MatlabTrack GUI for manually verifying the tracks

(A) Using this window, you can visually verify the automated tracking performed by the software. You can also edit or delete or merge the tracks if required.

(B) Example of a track that do not need any manual editing.

(C) Example of tracks that we manually add and merge to make a single long track out of four short tracks.

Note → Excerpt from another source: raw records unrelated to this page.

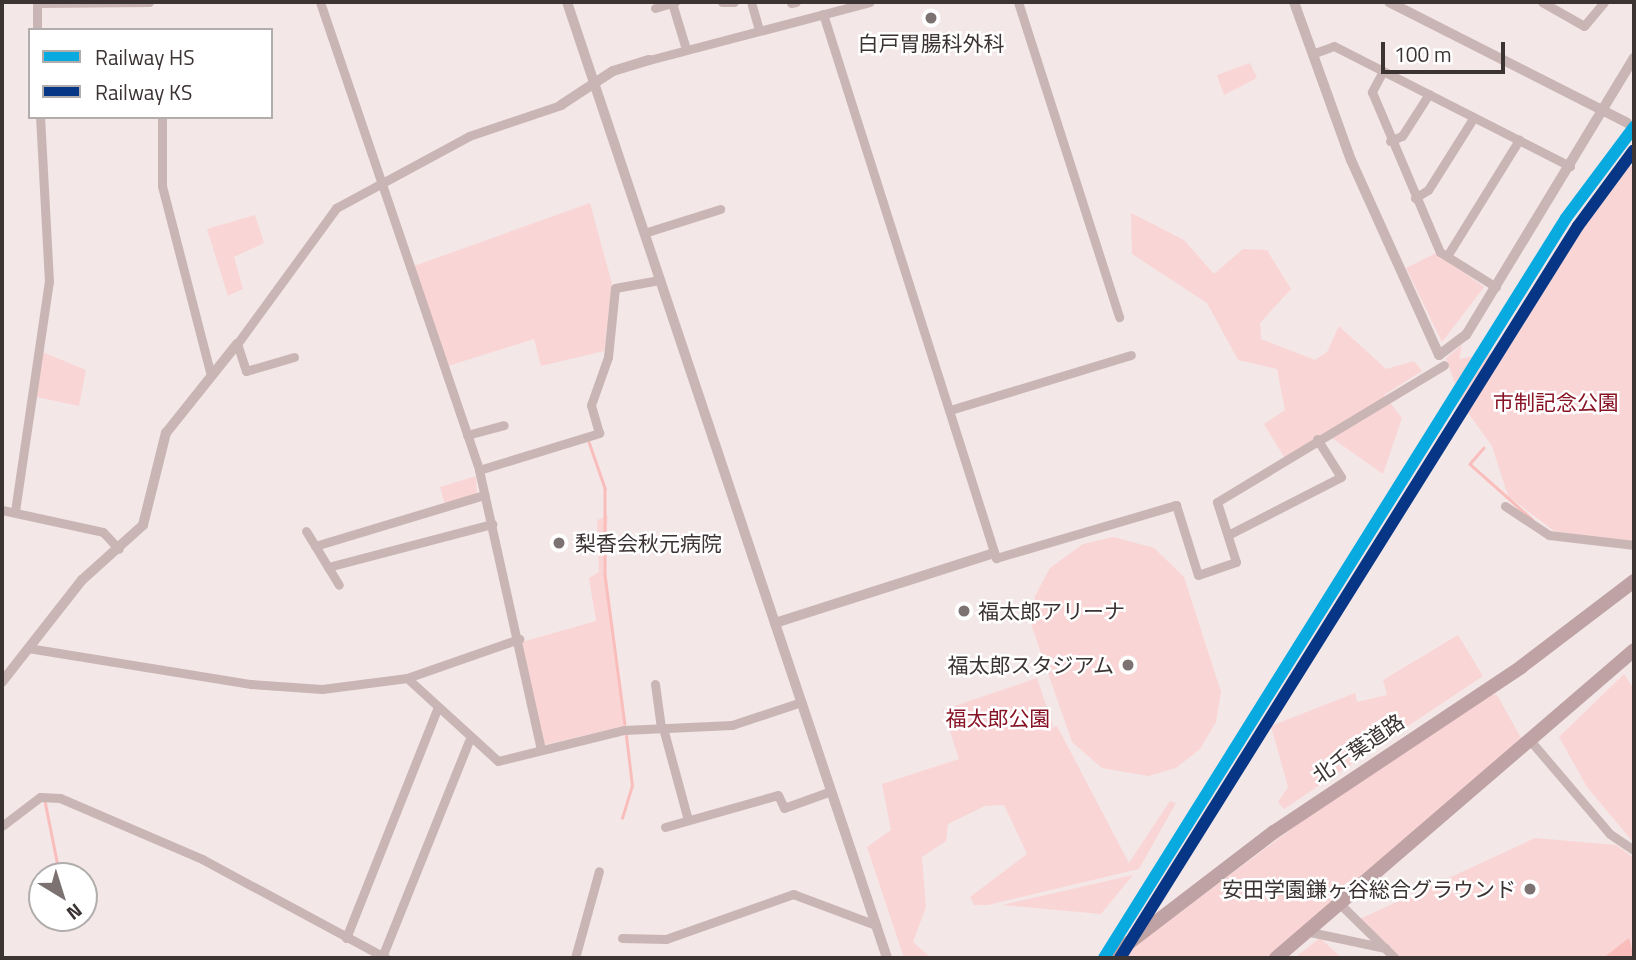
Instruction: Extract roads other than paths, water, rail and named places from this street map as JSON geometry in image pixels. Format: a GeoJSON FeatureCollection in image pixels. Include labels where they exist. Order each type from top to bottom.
{"type":"FeatureCollection","features":[{"type":"Feature","properties":{"kind":"highway","name":"北千葉道路"},"geometry":{"type":"LineString","coordinates":[[1110,958],[1274,832],[1521,667],[1634,581]]}},
{"type":"Feature","properties":{"kind":"highway"},"geometry":{"type":"LineString","coordinates":[[1276,958],[1342,906],[1528,738],[1634,650]]}},
{"type":"Feature","properties":{"kind":"street"},"geometry":{"type":"LineString","coordinates":[[37,28],[37,2],[149,2]]}},
{"type":"Feature","properties":{"kind":"street"},"geometry":{"type":"LineString","coordinates":[[320,2],[479,470],[519,639],[541,750]]}},
{"type":"Feature","properties":{"kind":"street"},"geometry":{"type":"LineString","coordinates":[[567,2],[887,958]]}},
{"type":"Feature","properties":{"kind":"street"},"geometry":{"type":"LineString","coordinates":[[655,8],[674,2],[686,50]]}},
{"type":"Feature","properties":{"kind":"street"},"geometry":{"type":"LineString","coordinates":[[722,2],[734,2]]}},
{"type":"Feature","properties":{"kind":"street"},"geometry":{"type":"LineString","coordinates":[[751,2],[759,30]]}},
{"type":"Feature","properties":{"kind":"street"},"geometry":{"type":"LineString","coordinates":[[2,682],[82,580],[143,525],[166,433],[237,344],[316,229],[379,179],[469,136],[561,105],[595,81],[649,60],[870,2]]}},
{"type":"Feature","properties":{"kind":"street"},"geometry":{"type":"LineString","coordinates":[[1018,2],[1119,317]]}},
{"type":"Feature","properties":{"kind":"street"},"geometry":{"type":"LineString","coordinates":[[1294,2],[1351,160],[1443,363]]}},
{"type":"Feature","properties":{"kind":"street"},"geometry":{"type":"LineString","coordinates":[[1389,2],[1627,123]]}},
{"type":"Feature","properties":{"kind":"street"},"geometry":{"type":"LineString","coordinates":[[1542,2],[1584,26],[1604,2]]}},
{"type":"Feature","properties":{"kind":"street"},"geometry":{"type":"LineString","coordinates":[[823,14],[995,553]]}},
{"type":"Feature","properties":{"kind":"street"},"geometry":{"type":"LineString","coordinates":[[1312,54],[1334,46],[1570,166]]}},
{"type":"Feature","properties":{"kind":"street"},"geometry":{"type":"LineString","coordinates":[[775,623],[995,553],[1176,505],[1198,575],[1236,562],[1217,502],[1443,363],[1466,335],[1634,58]]}},
{"type":"Feature","properties":{"kind":"street"},"geometry":{"type":"LineString","coordinates":[[1383,71],[1372,92],[1415,198],[1447,256],[1496,287]]}},
{"type":"Feature","properties":{"kind":"street"},"geometry":{"type":"LineString","coordinates":[[1390,141],[1402,136],[1429,94]]}},
{"type":"Feature","properties":{"kind":"street"},"geometry":{"type":"LineString","coordinates":[[1415,198],[1428,190],[1474,117]]}},
{"type":"Feature","properties":{"kind":"street"},"geometry":{"type":"LineString","coordinates":[[15,510],[49,282],[40,119]]}},
{"type":"Feature","properties":{"kind":"street"},"geometry":{"type":"LineString","coordinates":[[162,119],[162,186],[211,376]]}},
{"type":"Feature","properties":{"kind":"street"},"geometry":{"type":"LineString","coordinates":[[1447,256],[1519,140]]}},
{"type":"Feature","properties":{"kind":"street"},"geometry":{"type":"LineString","coordinates":[[644,233],[720,209]]}},
{"type":"Feature","properties":{"kind":"street"},"geometry":{"type":"LineString","coordinates":[[479,470],[599,433],[591,405],[608,357],[615,288],[659,280]]}},
{"type":"Feature","properties":{"kind":"street"},"geometry":{"type":"LineString","coordinates":[[237,344],[246,371],[294,357]]}},
{"type":"Feature","properties":{"kind":"street"},"geometry":{"type":"LineString","coordinates":[[950,410],[1131,355]]}},
{"type":"Feature","properties":{"kind":"street"},"geometry":{"type":"LineString","coordinates":[[467,435],[504,425]]}},
{"type":"Feature","properties":{"kind":"street"},"geometry":{"type":"LineString","coordinates":[[1228,535],[1341,477],[1317,439]]}},
{"type":"Feature","properties":{"kind":"street"},"geometry":{"type":"LineString","coordinates":[[315,546],[484,495]]}},
{"type":"Feature","properties":{"kind":"street"},"geometry":{"type":"LineString","coordinates":[[1505,506],[1549,535],[1634,545]]}},
{"type":"Feature","properties":{"kind":"street"},"geometry":{"type":"LineString","coordinates":[[2,510],[15,510],[103,533],[119,549]]}},
{"type":"Feature","properties":{"kind":"street"},"geometry":{"type":"LineString","coordinates":[[328,567],[492,524]]}},
{"type":"Feature","properties":{"kind":"street"},"geometry":{"type":"LineString","coordinates":[[306,531],[339,585]]}},
{"type":"Feature","properties":{"kind":"street"},"geometry":{"type":"LineString","coordinates":[[28,648],[281,688],[354,688],[407,678],[519,639]]}},
{"type":"Feature","properties":{"kind":"street"},"geometry":{"type":"LineString","coordinates":[[407,678],[469,741],[498,761],[624,730],[733,725],[801,702]]}},
{"type":"Feature","properties":{"kind":"street"},"geometry":{"type":"LineString","coordinates":[[655,684],[662,728],[688,820]]}},
{"type":"Feature","properties":{"kind":"street"},"geometry":{"type":"LineString","coordinates":[[346,937],[437,709]]}},
{"type":"Feature","properties":{"kind":"street"},"geometry":{"type":"LineString","coordinates":[[1528,738],[1610,834],[1634,850]]}},
{"type":"Feature","properties":{"kind":"street"},"geometry":{"type":"LineString","coordinates":[[2,826],[40,797],[60,798],[202,859],[380,957],[469,741]]}},
{"type":"Feature","properties":{"kind":"street"},"geometry":{"type":"LineString","coordinates":[[666,827],[778,795],[784,808],[831,791]]}},
{"type":"Feature","properties":{"kind":"street"},"geometry":{"type":"LineString","coordinates":[[575,958],[599,871]]}},
{"type":"Feature","properties":{"kind":"street"},"geometry":{"type":"LineString","coordinates":[[622,938],[666,939],[793,894],[876,925]]}},
{"type":"Feature","properties":{"kind":"street"},"geometry":{"type":"LineString","coordinates":[[1342,906],[1395,958]]}},
{"type":"Feature","properties":{"kind":"street"},"geometry":{"type":"LineString","coordinates":[[1310,932],[1385,948]]}},
{"type":"Feature","properties":{"kind":"waterway"},"geometry":{"type":"LineString","coordinates":[[589,442],[605,488],[605,575],[625,724]]}},
{"type":"Feature","properties":{"kind":"waterway"},"geometry":{"type":"LineString","coordinates":[[1484,448],[1470,464],[1532,519]]}},
{"type":"Feature","properties":{"kind":"waterway"},"geometry":{"type":"LineString","coordinates":[[622,818],[632,786],[626,736]]}},
{"type":"Feature","properties":{"kind":"waterway"},"geometry":{"type":"LineString","coordinates":[[45,801],[57,862]]}},
{"type":"Feature","properties":{"kind":"rail line","name":"HS"},"geometry":{"type":"LineString","coordinates":[[1104,958],[1566,218],[1634,127]]}},
{"type":"Feature","properties":{"kind":"rail line","name":"KS"},"geometry":{"type":"LineString","coordinates":[[1120,958],[1578,226],[1634,150]]}},
{"type":"Feature","properties":{"kind":"place","name":"白戸胃腸科外科"},"geometry":{"type":"Point","coordinates":[931,18]}},
{"type":"Feature","properties":{"kind":"place","name":"梨香会秋元病院"},"geometry":{"type":"Point","coordinates":[559,543]}},
{"type":"Feature","properties":{"kind":"place","name":"福太郎アリーナ"},"geometry":{"type":"Point","coordinates":[964,611]}},
{"type":"Feature","properties":{"kind":"place","name":"福太郎スタジアム"},"geometry":{"type":"Point","coordinates":[1128,665]}},
{"type":"Feature","properties":{"kind":"place","name":"安田学園鎌ヶ谷総合グラウンド"},"geometry":{"type":"Point","coordinates":[1530,889]}},
{"type":"Feature","properties":{"kind":"park label","name":"市制記念公園"},"geometry":{"type":"Point","coordinates":[1556,402]}},
{"type":"Feature","properties":{"kind":"park label","name":"福太郎公園"},"geometry":{"type":"Point","coordinates":[998,718]}}]}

(D) Example of tracks that we manually delete.

Analysis

21.
To analyze all the tracks together (obtained from multiple movies), go to the “Further Analysis” menu and click on “Merge and Analyze residence time (Mazza PB correction).” It will open a new window and ask for several prompts: Choose “Survival Time Distribution” (instead of “Residence Time Histogram”).
22.
Set the tracking parameters with respect to the corresponding frame-cycle-time of each movie. See the recommended parameters for different time intervals in Table 1.
23.
Select “All ROIs” for tracking.
24.
Click “Ok” and wait for a few minutes to get the survival time plot, photobleaching plot, and statistical analysis for the residence time calculation and fraction of bound molecules (Figure 5).
25.
Click on “Tools” menu in the “AnalyzeResTimes_GUI” window, select “Generate Pie Chart” to see the fraction of bound molecules with their residence time (Figure 5).
26.
Save this result from the “File” menu.

Table 1.

Tracking parameters for MatlabTrack

Interval (ms)	Max frame to frame displacement	Nmin	Max end to end displacement
15	0.31	22	0.73
200	0.43	6	0.61
500	0.47	4	0.65
1,000	0.55	4	0.67

Open in a new tab

Based on the time interval for imaging, appropriate tracking parameters needs to be filled in for merging data from all the movies and preparing the survival time distribution. We have quantified these parameters by tracking histone H3 (Hht1) in yeast S. cerevisiae.

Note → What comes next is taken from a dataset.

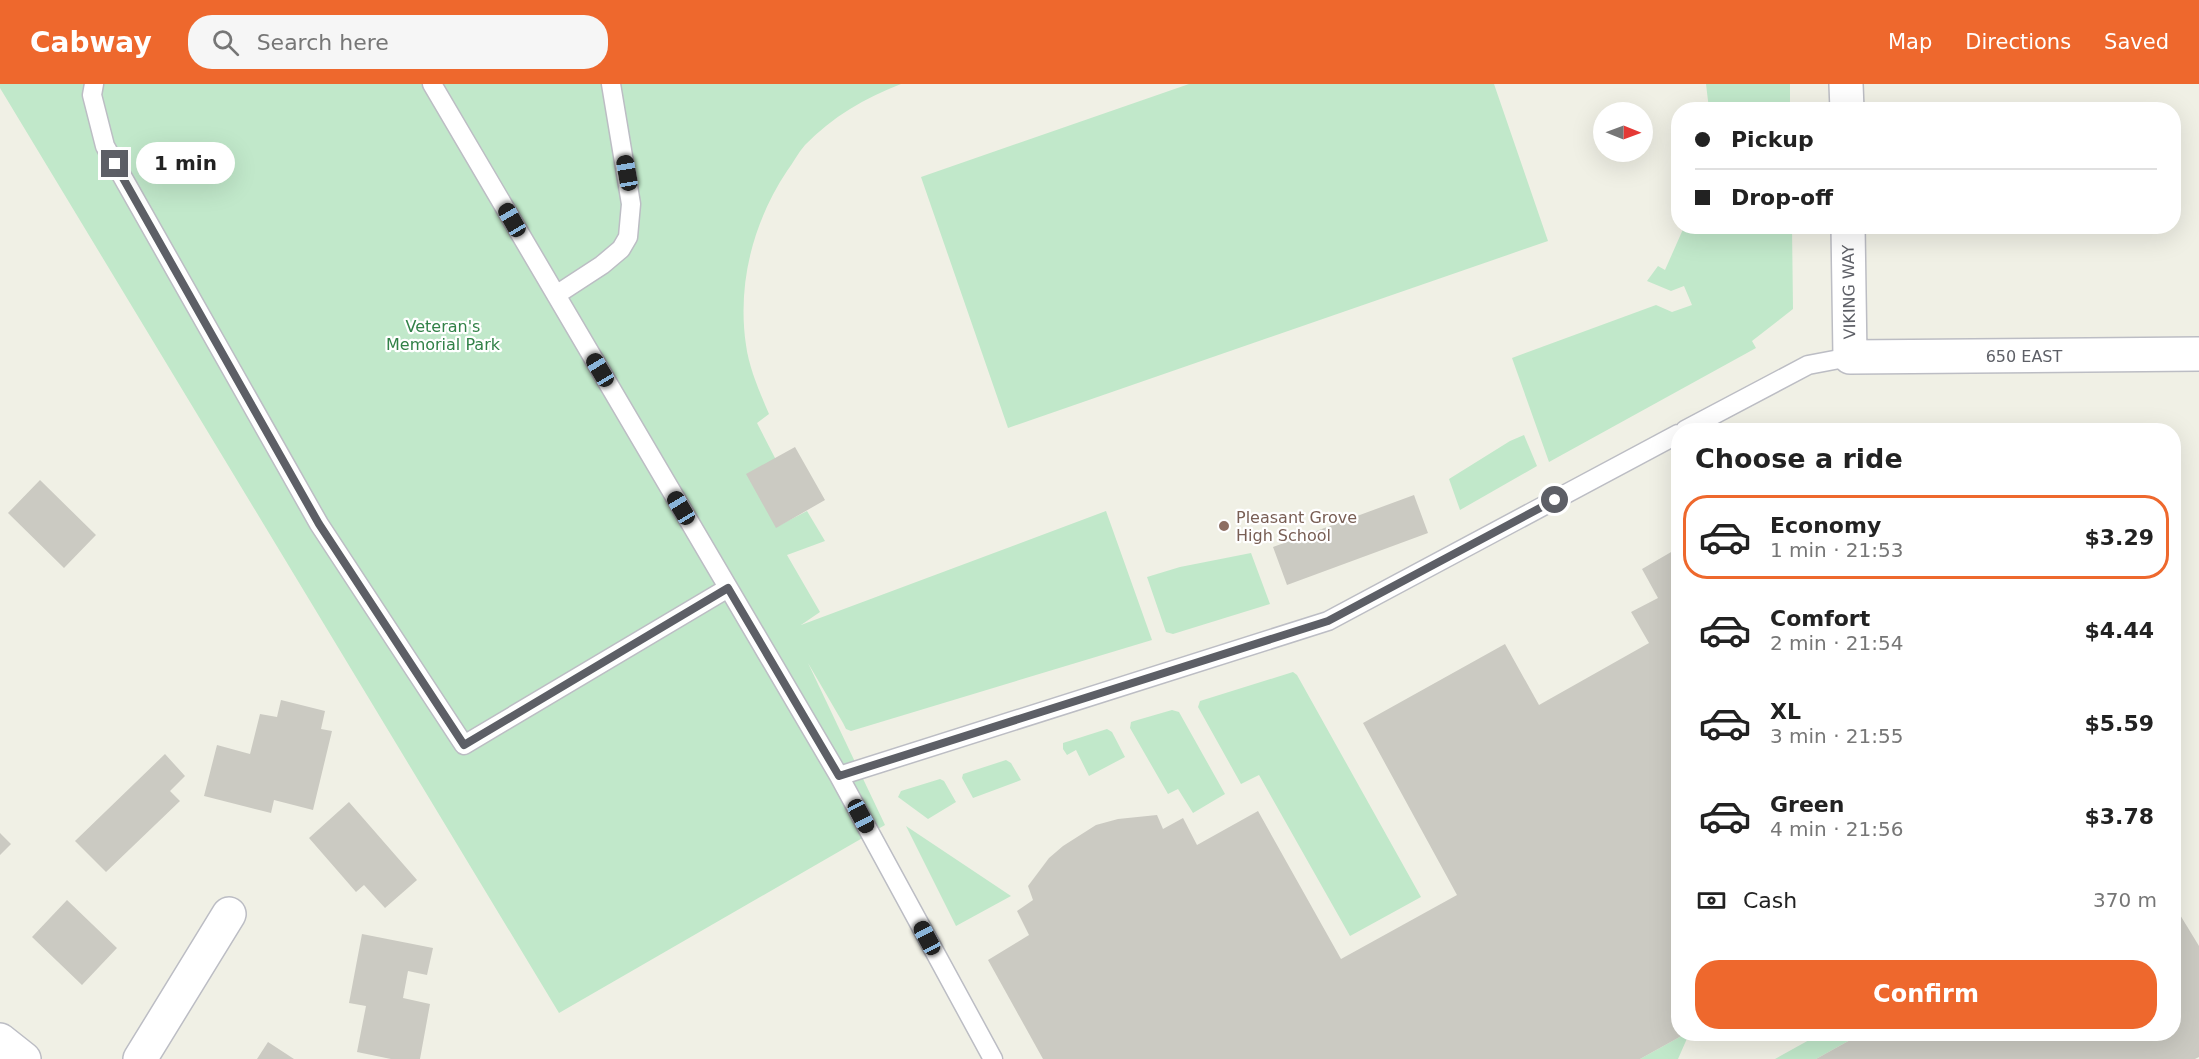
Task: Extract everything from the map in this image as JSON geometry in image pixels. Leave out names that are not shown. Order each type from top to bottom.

MatlabTrack GUI for analyzing survival time distribution

The left curve shows the photobleaching kinetics. The right curve shows the survival time distribution. You can checkmark the “Photobleaching Correction” box to normalize the survival time distribution with the photobleaching kinetics. Based on the fitting of the survival time distribution (either single exponential fit or double exponential fit), the fraction of bound molecules has been calculated as “f1”. The inverse of the k_off value represents the residence time. Click on the “Tools” menu and select “Generate Pie Chart” option to see the fraction of bound molecules with their residence time. The “total tracks” (red rectangle) should be generally >1000 for better statistical significance.